Where calling something a percent does matter is on the 12.  You may also notice it's the only one I didn't remove the % sign from.  I start to worry when I read something like this because an increase of 12% is a lot different than an increase of 12 percentage points.

Let's walk through this a little more.  The equation we talked about above deals with an increase in percent:

(y + (z/100)*y) = x 

But if we're talking about percentage point increases it's a bit simpler:

y + z = x

In that case, you would be saying that the 2012 number is 29%, and since 2009 it has not grown 12%, but rather moved up 12 points on a percentage scale.  It's a lot easier to figure out the 2009 number, as it's simple subtraction.  y = 17%

The fact that this is a lot cleaner and simpler (and doesn't give a solution with a non-simplifying decimal) makes me wonder if this is in fact what they might have been doing there.

OH WAIT WE CAN FIGURE THIS OUT.

You see, despite their poor understanding of statistics and percents, CNN does at least take the time to link you to things they are citing (so they are actually doing a little better than some of the news outlets in that regard).  In this case, the link in that paragraph is actually a live link (at the moment) to the pdf research report from which they are drawing their numbers.  For those that want it as a separate link, here you go:

https://www.metlife.com/assets/cao/contributions/foundation/american-teacher/MetLife-Teacher-Survey-2011.pdf

It's not a small document, but we're looking for a very particular piece of information.  A quick search pulls it up, and reveals that CNN didn't even have to read the actual report - they're citing information from the executive summary.  Think of the executive summary like http://simple.wikipedia.org

You've never been to simple.wikipedia.org?  Stop wasting your time here, and start wasting (making use of?) your time here:

http://simple.wikipedia.org/wiki/Large_Hadron_Collider

or here:

http://simple.wikipedia.org/wiki/Special_relativity

or here:

http://simple.wikipedia.org/wiki/Love

or here:

http://simple.wikipedia.org/wiki/Candy

The last one containing what may be my favorite pair of sentences ever written in conjunction on the internets:



"Many people like candy and think it tastes good. Other people do not like it."

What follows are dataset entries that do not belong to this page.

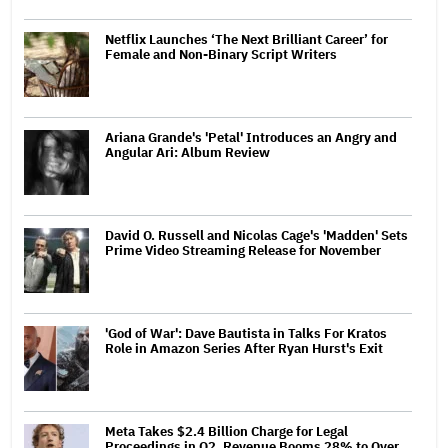
Netflix Launches ‘The Next Brilliant Career’ for
Female and Non-Binary Script Writers
Ariana Grande's 'Petal' Introduces an Angry and
Angular Ari: Album Review
David O. Russell and Nicolas Cage's 'Madden' Sets
Prime Video Streaming Release for November
'God of War': Dave Bautista in Talks For Kratos
Role in Amazon Series After Ryan Hurst's Exit
Meta Takes $2.4 Billion Charge for Legal
Proceedings in Q2, Revenue Booms 28% to Over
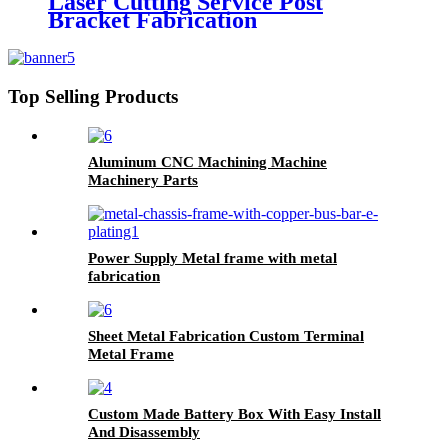
Laser Cutting Service Post
Bracket Fabrication
Top Selling Products
Aluminum CNC Machining Machine
Machinery Parts
Power Supply Metal frame with metal
fabrication
Sheet Metal Fabrication Custom Terminal
Metal Frame
Custom Made Battery Box With Easy Install
And Disassembly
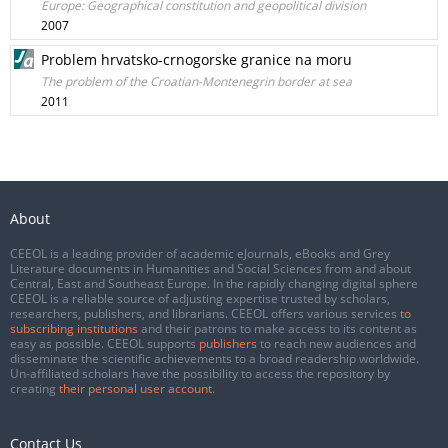
Europe: Geographical constitution and geopolitical division
2007
Problem hrvatsko-crnogorske granice na moru
The problem of the Croatian-Montenegrin border at sea
2011
About
CEEOL is a leading provider of academic eJournals, eBooks and Grey
Literature documents in Humanities and Social Sciences from and about
Central, East and Southeast Europe. In the rapidly changing digital sphere
CEEOL is a reliable source of adjusting expertise trusted by scholars,
researchers, publishers, and librarians. CEEOL offers various services
to
subscribing institutions
and their patrons to make access to its content as
easy as possible. CEEOL supports
publishers
to reach new audiences and
disseminate the scientific achievements to a broad readership worldwide.
Un-affiliated scholars have the possibility to access the repository by
creating
their personal user account
.
Contact Us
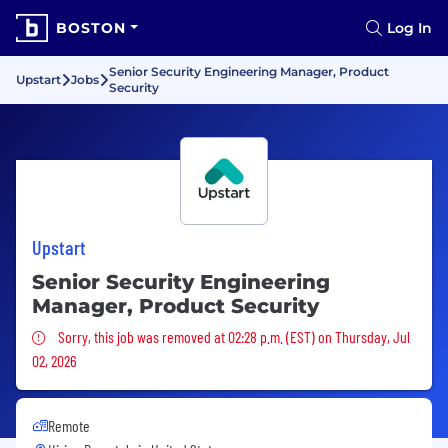
BOSTON
Log In
Senior Security Engineering Manager, Product
Upstart
Jobs
Security
Upstart
Senior Security Engineering
Manager, Product Security
Sorry, this job was removed
Sorry, this job was removed at 02:28 p.m. (EST) on Thursday, Jul
02, 2026
Remote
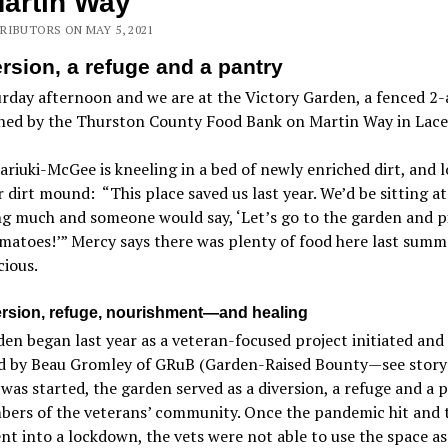
artin Way
RIBUTORS ON MAY 5, 2021
ersion, a refuge and a pantry
urday afternoon and we are at the Victory Garden, a fenced 2-
ned by the Thurston County Food Bank on Martin Way in Lace
riuki-McGee is kneeling in a bed of newly enriched dirt, and 
 dirt mound: “This place saved us last year. We’d be sitting a
g much and someone would say, ‘Let’s go to the garden and p
atoes!’” Mercy says there was plenty of food here last summe
cious.
ersion, refuge, nourishment—and healing
en began last year as a veteran-focused project initiated and
 by Beau Gromley of GRuB (Garden-Raised Bounty—see story 
was started, the garden served as a diversion, a refuge and a 
bers of the veterans’ community. Once the pandemic hit and 
nt into a lockdown, the vets were not able to use the space as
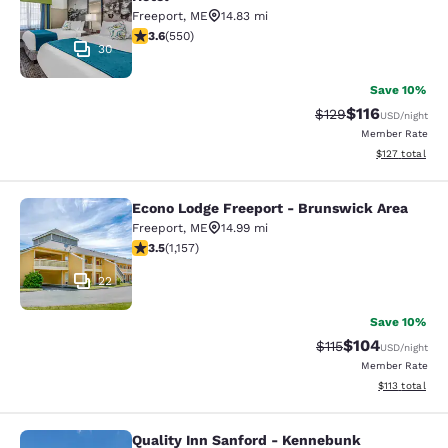
Freeport
,
ME
14.83 mi
3.57 stars rating. Good. 550 reviews
3.6
(
550
)
30
Save 10%
$116
Strikethrough Rate
Discounted rat
$129
USD
/night
Member Rate
View estimated
$127
total
Econo Lodge Freeport - Brunswick Area
Econo Lodge Freeport - Brunswick 
Freeport
,
ME
14.99 mi
3.54 stars rating. Good. 1157 reviews
3.5
(
1,157
)
22
Save 10%
$104
Strikethrough Rate
Discounted rat
$115
USD
/night
Member Rate
View estimated
$113
total
Quality Inn Sanford - Kennebunk
Quality Inn Sanford - Kennebunk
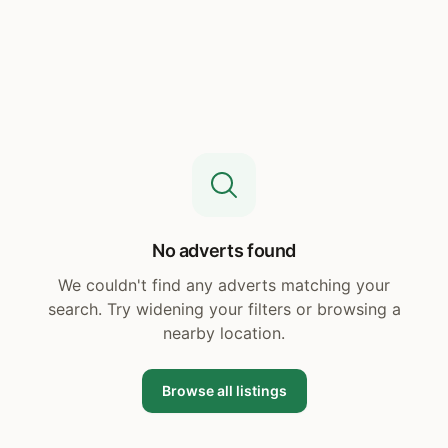
No adverts found
We couldn't find any adverts matching your
search. Try widening your filters or browsing a
nearby location.
Browse all listings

Anyway, back to the stats.

Finding the Executive Summary TL:DR, CNN appears to have conveniently found the 'Major Findings' bullet point list of the Executive Summary to be the place to go for numbers.  I don't even have a good comparison for a Major Findings bullet point list in an Executive Summary - simple.wikipedia.org is about as simple as my comparisons get.  

Maybe, uh, quickmeme?

http://www.quickmeme.com/make/

Well NOW I've killed your day.  That's also where business cat came from.  Quickly, in fact.

The place I'm trying to get us to is this bullet point in the report:

"The percentage of teachers who say they are very or fairly likely to leave the profession has increased by 12 points since 2009, from 17% to 29%."

Bam.

Hopefully at this point - if you've been following - you can see that the people who were paid to put together a statistical report actually put it together correctly.  They used the correct terminology, and left a % symbol off of the number 12.  They did this as it is not a percent.  It is a growth in percent, not a percent growth.  These two things are very, very, very different.

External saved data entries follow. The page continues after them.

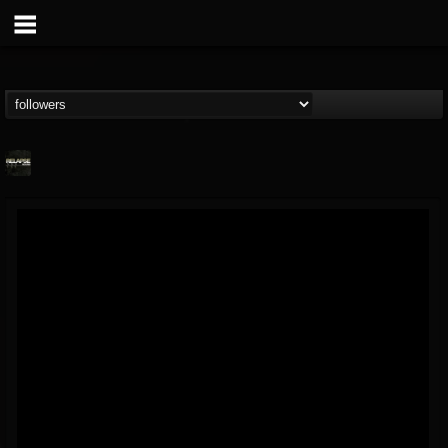
Relapse Records
@relapse-records
FOLLOWERS
FOLLOWING
UPDATES
18
202954
947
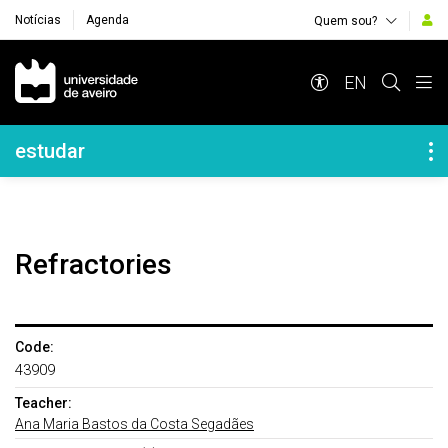
Notícias
Agenda
Quem sou?
Navegação Principal
EN
Navegação Lateral
estudar
Refractories
Code:
43909
Teacher:
Ana Maria Bastos da Costa Segadães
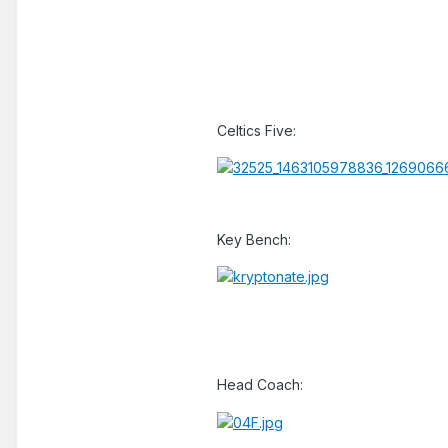
Celtics Five:
Key Bench:
Head Coach:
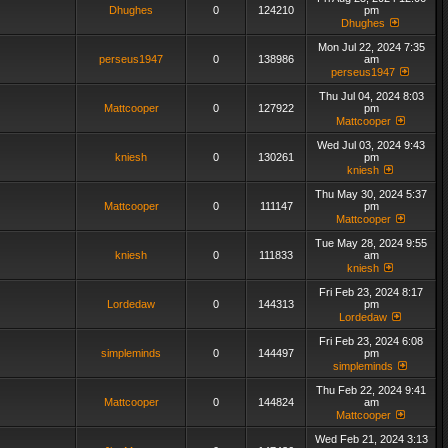
Dhughes
0
124210
pm
Dhughes
Mon Jul 22, 2024 7:35
perseus1947
0
138986
am
perseus1947
Thu Jul 04, 2024 8:03
Mattcooper
0
127922
pm
Mattcooper
Wed Jul 03, 2024 9:43
kniesh
0
130261
pm
kniesh
Thu May 30, 2024 5:37
Mattcooper
0
111147
pm
Mattcooper
Tue May 28, 2024 9:55
kniesh
0
111833
am
kniesh
Fri Feb 23, 2024 8:17
Lordedaw
0
144313
pm
Lordedaw
Fri Feb 23, 2024 6:08
simpleminds
0
144497
pm
simpleminds
Thu Feb 22, 2024 9:41
Mattcooper
0
144824
am
Mattcooper
Wed Feb 21, 2024 3:13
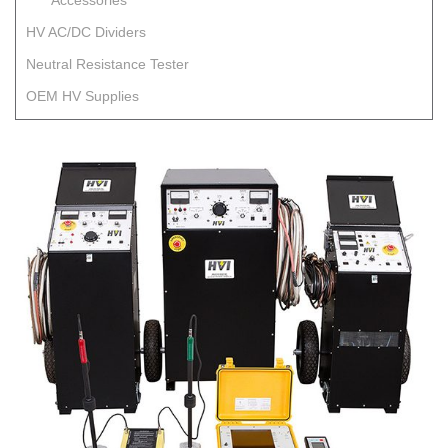
Accessories
HV AC/DC Dividers
Neutral Resistance Tester
OEM HV Supplies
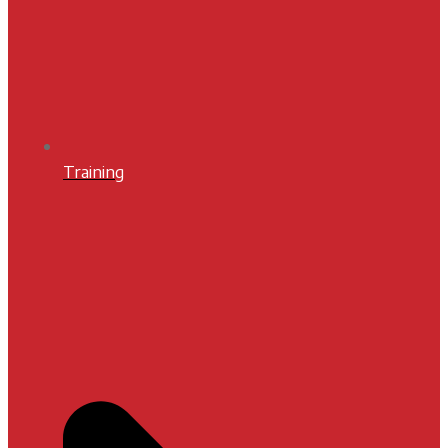
Training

If you've been reading the blog for a while you might recognize that this is the same thing that a of companies use to trick you into thinking things are much larger or smaller than they appear.  The way CNN reworded things actually translated into only about 3 percentage points growth - not very impressive.  12 percentage points is...well, larger.

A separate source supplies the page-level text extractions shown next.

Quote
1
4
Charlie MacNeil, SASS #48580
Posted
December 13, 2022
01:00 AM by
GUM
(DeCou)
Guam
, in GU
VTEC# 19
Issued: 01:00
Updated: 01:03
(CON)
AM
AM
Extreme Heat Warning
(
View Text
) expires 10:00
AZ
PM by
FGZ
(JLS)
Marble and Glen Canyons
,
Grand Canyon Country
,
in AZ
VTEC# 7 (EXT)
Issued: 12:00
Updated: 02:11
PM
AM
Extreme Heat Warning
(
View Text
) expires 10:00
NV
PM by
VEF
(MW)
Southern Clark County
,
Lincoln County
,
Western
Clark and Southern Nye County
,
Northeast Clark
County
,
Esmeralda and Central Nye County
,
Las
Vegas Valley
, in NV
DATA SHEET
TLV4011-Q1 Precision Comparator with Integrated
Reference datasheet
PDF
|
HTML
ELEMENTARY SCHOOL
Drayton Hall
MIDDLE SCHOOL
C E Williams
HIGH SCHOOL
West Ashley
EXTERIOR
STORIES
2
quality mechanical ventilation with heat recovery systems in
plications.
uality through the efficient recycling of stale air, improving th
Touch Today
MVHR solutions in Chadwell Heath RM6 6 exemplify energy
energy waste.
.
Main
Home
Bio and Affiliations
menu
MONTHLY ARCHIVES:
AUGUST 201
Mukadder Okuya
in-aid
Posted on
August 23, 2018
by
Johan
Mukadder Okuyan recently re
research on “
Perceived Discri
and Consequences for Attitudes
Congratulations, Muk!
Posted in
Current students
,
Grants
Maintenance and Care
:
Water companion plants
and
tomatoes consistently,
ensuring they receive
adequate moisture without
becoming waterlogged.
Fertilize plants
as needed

The same way that Jimmy Fallon can change something on the order of half of a percentage point increase into a drastically different 50% increase (or as we noted, much smaller increases into much larger percent increases), so too can poor statistical reporting change any effect into something that it is obviously not (in either direction).

Look for sources, and don't just read through numbers without thinking.  The person feeding you the information might be actively trying to deceive you to prey on your weaknesses (like Jimmy Fallon), or might simply be negligently ignorant about those statistics (like reporters at every major news outlet).